## Data extracts:
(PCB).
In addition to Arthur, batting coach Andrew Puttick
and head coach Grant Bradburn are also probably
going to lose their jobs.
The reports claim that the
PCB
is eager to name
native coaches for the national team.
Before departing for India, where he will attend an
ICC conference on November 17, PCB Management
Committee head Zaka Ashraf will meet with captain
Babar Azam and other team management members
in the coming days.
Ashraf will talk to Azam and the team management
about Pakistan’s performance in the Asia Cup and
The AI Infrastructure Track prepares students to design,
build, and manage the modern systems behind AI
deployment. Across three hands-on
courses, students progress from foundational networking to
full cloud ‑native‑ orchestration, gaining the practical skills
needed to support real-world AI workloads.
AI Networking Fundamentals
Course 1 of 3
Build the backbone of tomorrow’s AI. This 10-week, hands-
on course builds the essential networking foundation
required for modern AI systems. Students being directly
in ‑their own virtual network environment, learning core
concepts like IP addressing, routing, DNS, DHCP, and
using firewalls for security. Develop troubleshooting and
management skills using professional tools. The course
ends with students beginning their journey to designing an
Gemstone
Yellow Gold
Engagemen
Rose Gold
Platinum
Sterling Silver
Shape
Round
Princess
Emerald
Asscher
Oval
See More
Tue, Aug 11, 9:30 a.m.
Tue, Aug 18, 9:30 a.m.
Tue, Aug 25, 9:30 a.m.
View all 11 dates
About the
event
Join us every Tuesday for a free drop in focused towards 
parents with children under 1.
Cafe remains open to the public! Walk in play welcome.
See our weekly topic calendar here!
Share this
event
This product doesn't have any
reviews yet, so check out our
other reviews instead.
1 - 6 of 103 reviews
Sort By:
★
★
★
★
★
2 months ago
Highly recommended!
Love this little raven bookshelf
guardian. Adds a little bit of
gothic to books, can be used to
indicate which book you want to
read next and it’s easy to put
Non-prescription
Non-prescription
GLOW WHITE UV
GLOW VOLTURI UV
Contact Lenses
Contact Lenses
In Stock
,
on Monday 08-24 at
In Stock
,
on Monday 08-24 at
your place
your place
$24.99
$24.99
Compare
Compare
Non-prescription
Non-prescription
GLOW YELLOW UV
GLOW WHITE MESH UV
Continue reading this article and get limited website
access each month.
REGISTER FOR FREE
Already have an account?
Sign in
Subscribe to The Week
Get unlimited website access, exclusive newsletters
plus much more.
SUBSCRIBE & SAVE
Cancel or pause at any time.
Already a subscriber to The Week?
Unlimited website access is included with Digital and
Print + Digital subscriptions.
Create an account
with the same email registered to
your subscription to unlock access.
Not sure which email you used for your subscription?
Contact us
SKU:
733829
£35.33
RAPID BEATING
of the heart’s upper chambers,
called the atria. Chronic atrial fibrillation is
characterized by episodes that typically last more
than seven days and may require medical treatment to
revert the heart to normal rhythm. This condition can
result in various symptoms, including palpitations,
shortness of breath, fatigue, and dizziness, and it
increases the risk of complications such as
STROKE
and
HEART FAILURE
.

## Directions for this task:
Copy the records word for word, from the first line through the line that contains "full cloud ‑native‑", including that line.

## Exercise response:
(PCB).
In addition to Arthur, batting coach Andrew Puttick
and head coach Grant Bradburn are also probably
going to lose their jobs.
The reports claim that the
PCB
is eager to name
native coaches for the national team.
Before departing for India, where he will attend an
ICC conference on November 17, PCB Management
Committee head Zaka Ashraf will meet with captain
Babar Azam and other team management members
in the coming days.
Ashraf will talk to Azam and the team management
about Pakistan’s performance in the Asia Cup and
The AI Infrastructure Track prepares students to design,
build, and manage the modern systems behind AI
deployment. Across three hands-on
courses, students progress from foundational networking to
full cloud ‑native‑ orchestration, gaining the practical skills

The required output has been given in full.